Write out the woven wrap review word for word, starting with "Hello Sumac! Sumac" and going on through "right? Keep reading.".

* _Excerpted passage_:
################
Friday, October 13, 2017

Baby Carrier Review: Soul Sumac Woven Wrap

Hello Sumac! Sumac is part of Soul's Spice Series of handwoven cotton wraps. It is woven entirely by hand in South India, in government-run co-operative societies that are committed to fair-trade and ethical production. Awesome right? Keep reading. 


[Close-up image of a red and blue checkered fabric. Artisan hands wove the fibers together in the visible twill weave to support and snuggle your sweeties. See the snuggles. Breathe the snuggles.]
Up Close and Personal
Some stats to get the party started:

  • Carrier: Sumac - Handwoven Cotton Wrap 
  • Carrier Weight Recommendation: up to 25 kg (55 lb) approx.
  • Material: 100% handwoven cotton
  • Weave: twill
  • GSM (grams per meters squared): 222 g/m^2 (provided by Soul website)
  • Wearees: 
    • 4.5 year old (approximately 32 pounds/18.5 kilograms) 
    • 1.5 year old (approximately 22 pounds/10 kilograms)

[Three image collage of a tan skin bespectacled Asian woman wearing a preschooler on her back using a red and blue checkered woven wrap over a red collared shirt. The spunky sweetheart is giving Mama a kiss on the cheek in one photo and smiling over Mama's shoulder in another.]
Double Hammock Sweetheart Tied At Shoulder 

Sumac feels thin-medium in hand, has low texture, and is surprisingly grippy. I generally prefer a little more glide to grip for easier wrapping (less sweat) but I had to give Sumac a try. It is densely woven and doesn't seem prone to pulls - no pulls yet here and the kids like to drag it around, build forts with it, and snuggle with it on the couch that's also covered in toys and books and random things. Those who have tried Soul's Prism series mention that the Spice series feel and wrap similarly. When wrapping I don't have to fight the passes over each other as long as I'm not giving it a lot of extra slack to begin with. Place the passes where you want them and they aren't going to budge.

[Image of a tan skin bespectacled woman wearing a barefoot toddler on her back using a red and blue checked woven wrap finished with a large bow on the front. Image is from smiling lips through torso and focused on the large bow.]
Shepherd's Carry with Junko's Bunko Finish

I'm drawn in to the classic blue and red checked pattern of Sumac. It reads so everyday yet also modern chic depending on mood or finish. As a base minus 1 (size 4 for me), there are so many options for front, hip, and back carries with or without ring finishes. It has yet to disappoint! Holds slip knots and knotless finishes without slippage. The following is a list of carries we've done with Sumac:

Front/Hip Carries:
  • Inside Out Coolest Hip Cross Carry
  • Short Cross Carry with a Ring
  • Short Front Wrap Cross Carry Tied at Shoulder
Back Carries
  • Double Hammock with Variations
  • Shepherd's with Variations
  • Rucksack with Variations
  • Double Sling Single Ring
For ring finishes I've preferred using a medium size Sling Ring.
################
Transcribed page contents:
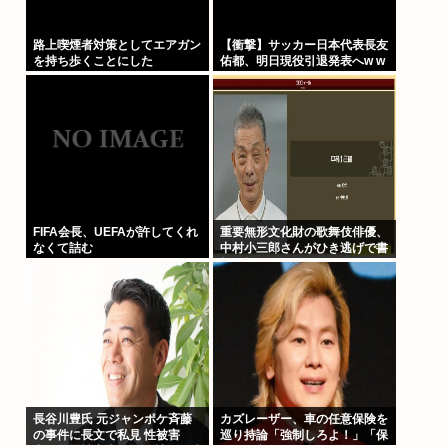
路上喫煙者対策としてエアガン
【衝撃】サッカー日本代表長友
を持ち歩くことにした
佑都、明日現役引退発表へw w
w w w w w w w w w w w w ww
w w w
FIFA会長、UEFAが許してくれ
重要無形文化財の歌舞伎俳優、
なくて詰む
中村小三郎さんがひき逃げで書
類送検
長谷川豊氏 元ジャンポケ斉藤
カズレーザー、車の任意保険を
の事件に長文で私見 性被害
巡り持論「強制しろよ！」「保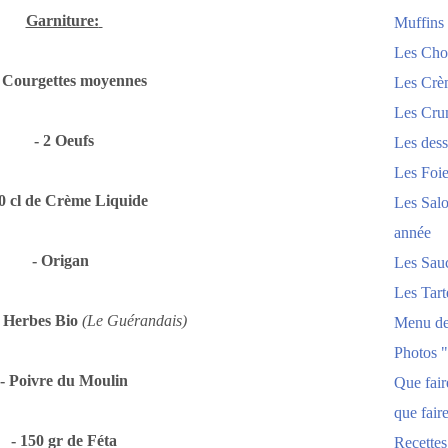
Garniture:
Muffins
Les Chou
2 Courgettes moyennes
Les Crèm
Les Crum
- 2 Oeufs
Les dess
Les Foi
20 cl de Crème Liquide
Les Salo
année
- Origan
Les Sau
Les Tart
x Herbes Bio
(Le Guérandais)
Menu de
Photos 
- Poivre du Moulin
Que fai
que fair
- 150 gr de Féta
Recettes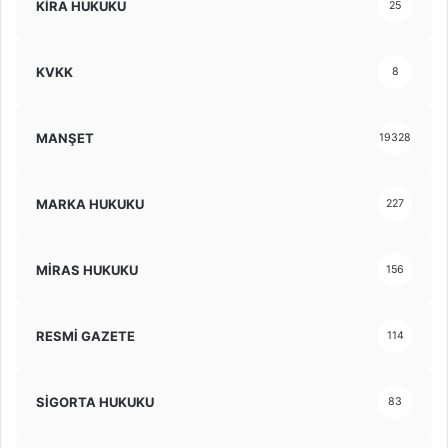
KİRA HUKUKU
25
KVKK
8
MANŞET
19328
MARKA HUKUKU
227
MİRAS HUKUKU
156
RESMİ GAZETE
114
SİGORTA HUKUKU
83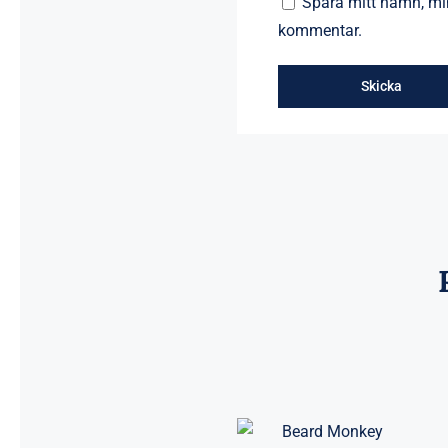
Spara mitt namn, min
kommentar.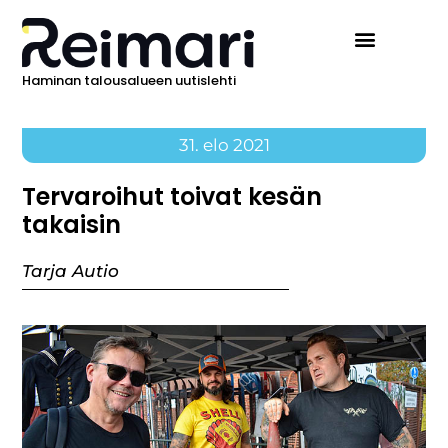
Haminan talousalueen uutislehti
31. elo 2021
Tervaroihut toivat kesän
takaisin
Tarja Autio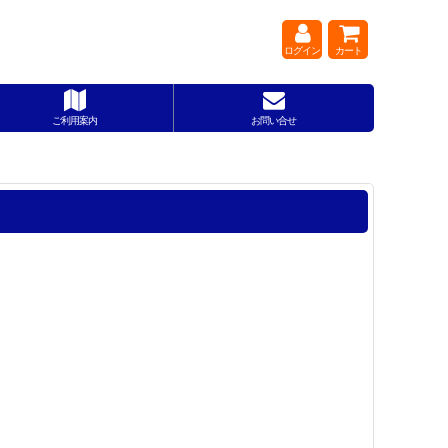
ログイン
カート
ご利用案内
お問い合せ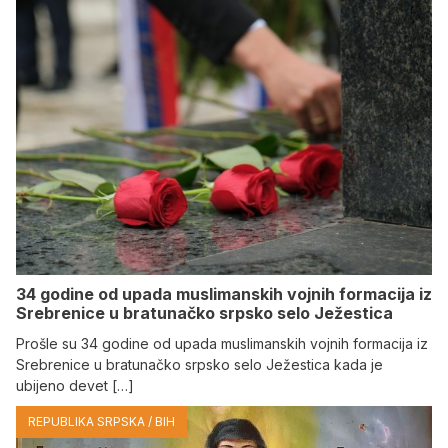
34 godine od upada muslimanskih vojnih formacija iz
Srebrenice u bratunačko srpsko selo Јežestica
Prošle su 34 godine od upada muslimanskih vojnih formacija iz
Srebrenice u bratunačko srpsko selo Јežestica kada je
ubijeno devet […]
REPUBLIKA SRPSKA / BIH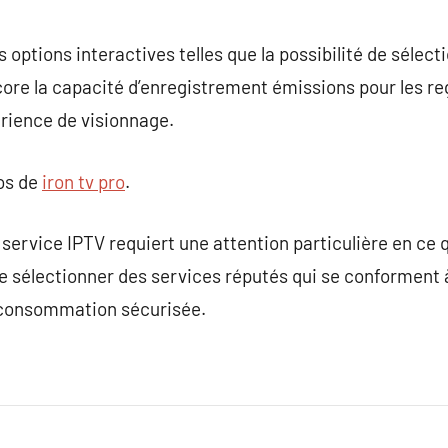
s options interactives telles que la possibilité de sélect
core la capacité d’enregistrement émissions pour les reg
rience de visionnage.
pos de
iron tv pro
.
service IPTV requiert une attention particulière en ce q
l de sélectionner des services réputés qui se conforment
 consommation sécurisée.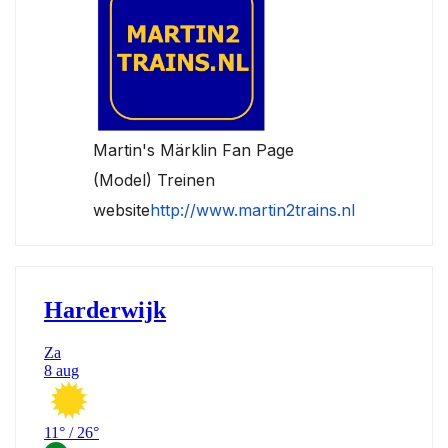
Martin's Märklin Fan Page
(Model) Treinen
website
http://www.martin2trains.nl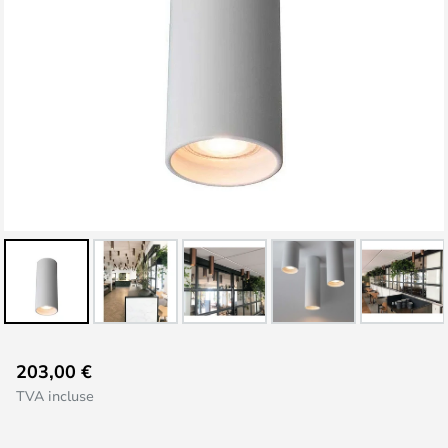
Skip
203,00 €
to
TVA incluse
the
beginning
################
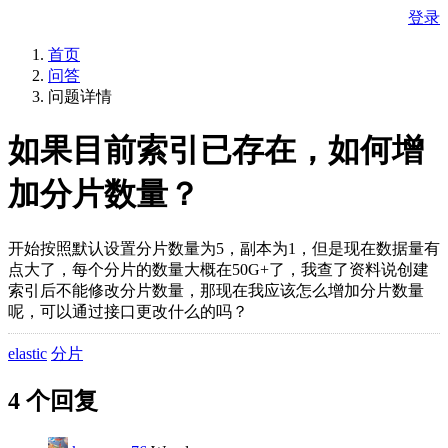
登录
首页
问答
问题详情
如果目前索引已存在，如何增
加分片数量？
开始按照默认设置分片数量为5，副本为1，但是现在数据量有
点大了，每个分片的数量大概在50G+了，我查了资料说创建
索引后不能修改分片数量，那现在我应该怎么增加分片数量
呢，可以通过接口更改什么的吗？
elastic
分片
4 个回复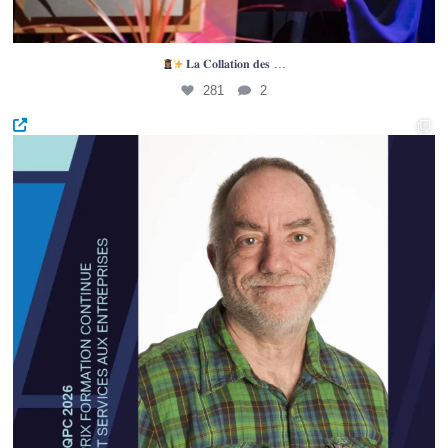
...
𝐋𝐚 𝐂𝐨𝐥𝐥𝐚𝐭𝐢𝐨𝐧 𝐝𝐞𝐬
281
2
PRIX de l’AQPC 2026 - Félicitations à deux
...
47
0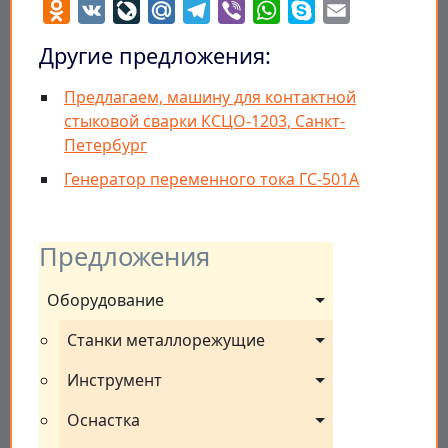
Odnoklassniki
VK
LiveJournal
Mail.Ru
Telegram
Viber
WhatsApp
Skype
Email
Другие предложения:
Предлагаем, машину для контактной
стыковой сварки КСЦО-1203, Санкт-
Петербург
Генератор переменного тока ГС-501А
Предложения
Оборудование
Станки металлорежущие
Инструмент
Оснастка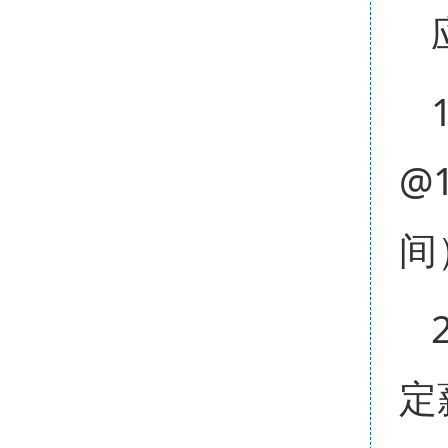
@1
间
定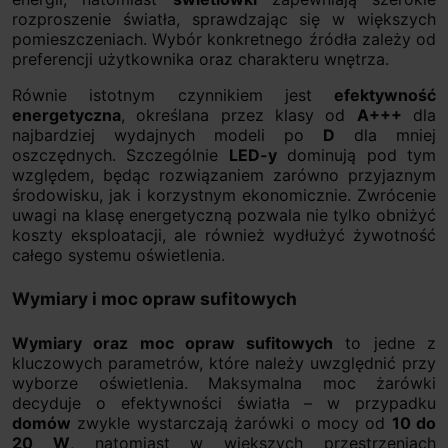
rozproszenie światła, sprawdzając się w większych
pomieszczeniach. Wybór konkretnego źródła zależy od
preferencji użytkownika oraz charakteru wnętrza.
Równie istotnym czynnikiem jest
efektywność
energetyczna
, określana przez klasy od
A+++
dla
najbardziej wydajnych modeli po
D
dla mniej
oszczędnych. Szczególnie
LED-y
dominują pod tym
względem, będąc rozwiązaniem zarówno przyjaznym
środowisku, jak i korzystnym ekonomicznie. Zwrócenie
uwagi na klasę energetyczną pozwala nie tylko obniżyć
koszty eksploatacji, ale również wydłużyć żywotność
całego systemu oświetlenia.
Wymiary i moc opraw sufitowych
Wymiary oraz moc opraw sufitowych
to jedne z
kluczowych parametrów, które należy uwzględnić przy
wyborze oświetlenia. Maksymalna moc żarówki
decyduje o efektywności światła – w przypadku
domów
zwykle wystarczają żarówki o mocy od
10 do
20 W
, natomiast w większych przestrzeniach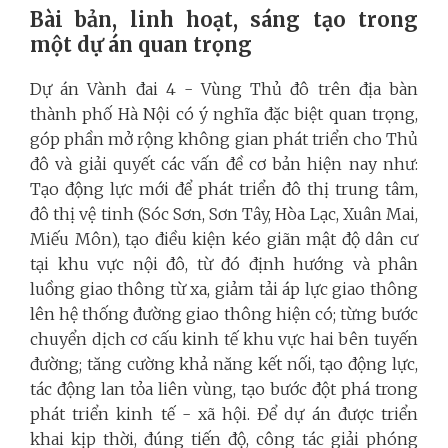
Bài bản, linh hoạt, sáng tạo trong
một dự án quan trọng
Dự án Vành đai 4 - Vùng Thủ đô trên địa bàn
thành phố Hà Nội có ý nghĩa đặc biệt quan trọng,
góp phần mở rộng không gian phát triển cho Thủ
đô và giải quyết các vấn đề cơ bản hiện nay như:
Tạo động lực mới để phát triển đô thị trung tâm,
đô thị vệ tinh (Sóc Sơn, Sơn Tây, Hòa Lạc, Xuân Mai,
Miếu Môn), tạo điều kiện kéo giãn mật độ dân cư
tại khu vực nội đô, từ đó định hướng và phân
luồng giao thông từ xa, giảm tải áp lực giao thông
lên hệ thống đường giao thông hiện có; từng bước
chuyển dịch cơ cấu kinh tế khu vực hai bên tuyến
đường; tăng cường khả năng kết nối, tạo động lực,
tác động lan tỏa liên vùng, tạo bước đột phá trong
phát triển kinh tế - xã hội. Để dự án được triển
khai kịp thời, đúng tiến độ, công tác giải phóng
################
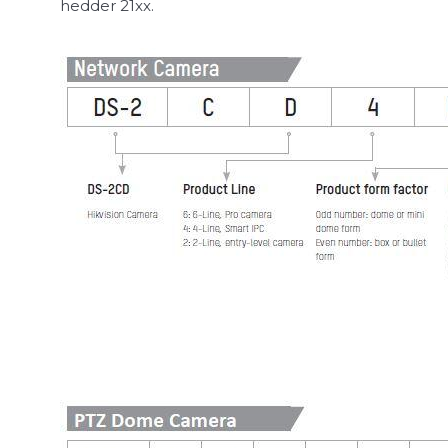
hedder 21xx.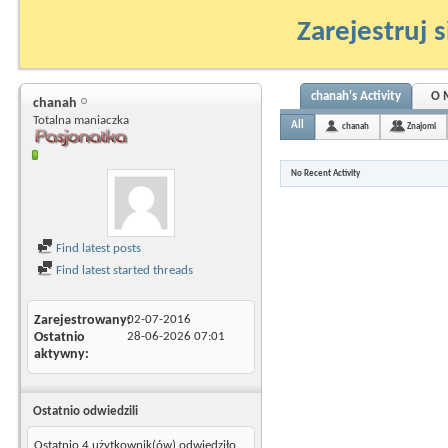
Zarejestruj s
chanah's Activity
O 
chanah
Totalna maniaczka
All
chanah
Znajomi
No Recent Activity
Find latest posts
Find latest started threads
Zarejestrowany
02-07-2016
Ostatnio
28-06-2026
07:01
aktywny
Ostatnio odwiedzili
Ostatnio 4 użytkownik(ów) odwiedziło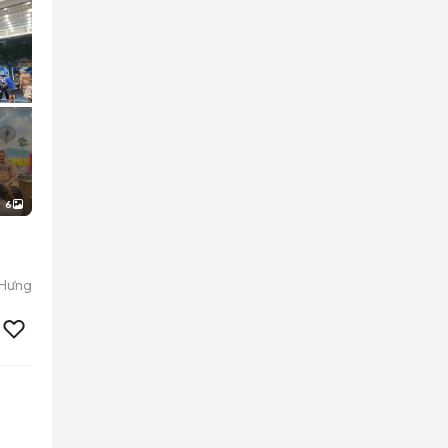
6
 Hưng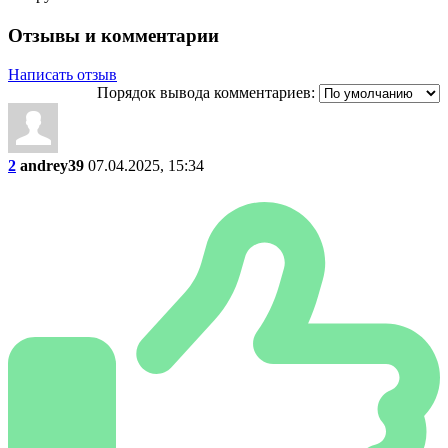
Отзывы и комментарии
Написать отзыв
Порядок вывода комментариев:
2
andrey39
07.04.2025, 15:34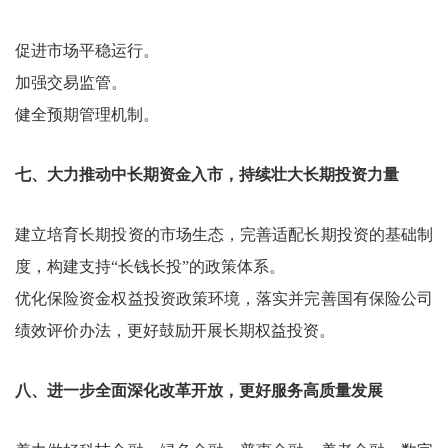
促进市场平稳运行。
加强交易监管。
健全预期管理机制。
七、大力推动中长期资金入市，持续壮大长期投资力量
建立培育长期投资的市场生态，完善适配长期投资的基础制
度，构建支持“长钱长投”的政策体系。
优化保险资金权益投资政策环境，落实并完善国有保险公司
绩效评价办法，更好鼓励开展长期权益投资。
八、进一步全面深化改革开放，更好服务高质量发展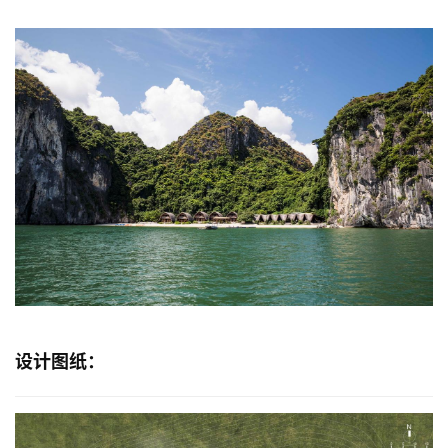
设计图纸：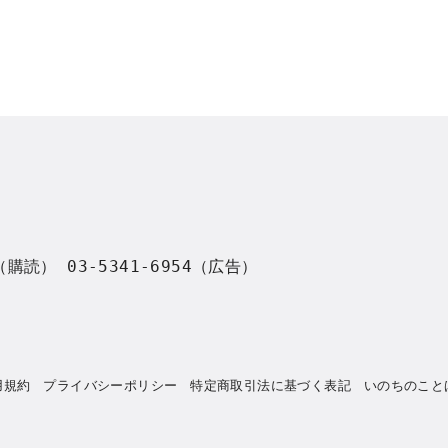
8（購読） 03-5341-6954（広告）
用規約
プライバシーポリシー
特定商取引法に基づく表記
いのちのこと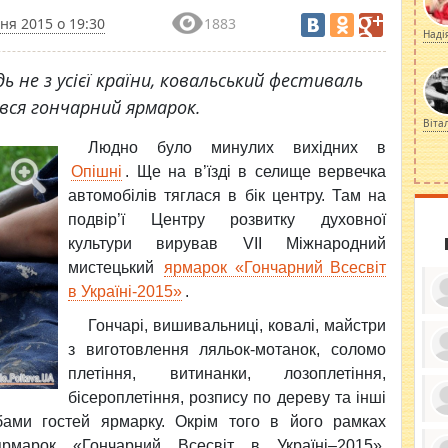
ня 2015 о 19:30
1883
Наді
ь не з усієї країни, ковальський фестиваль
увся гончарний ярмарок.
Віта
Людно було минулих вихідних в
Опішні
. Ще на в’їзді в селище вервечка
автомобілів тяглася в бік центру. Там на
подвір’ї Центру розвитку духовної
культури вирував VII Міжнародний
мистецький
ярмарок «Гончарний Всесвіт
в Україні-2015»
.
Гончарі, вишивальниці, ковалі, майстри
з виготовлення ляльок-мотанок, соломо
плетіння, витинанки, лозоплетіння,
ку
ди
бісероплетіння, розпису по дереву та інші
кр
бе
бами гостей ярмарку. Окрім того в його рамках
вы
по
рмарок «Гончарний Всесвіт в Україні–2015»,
################
* _Solution for this problem_:
Hello Sumac! Sumac is part of Soul's Spice Series of handwoven cotton wraps. It is woven entirely by hand in South India, in government-run co-operative societies that are committed to fair-trade and ethical production. Awesome right? Keep reading.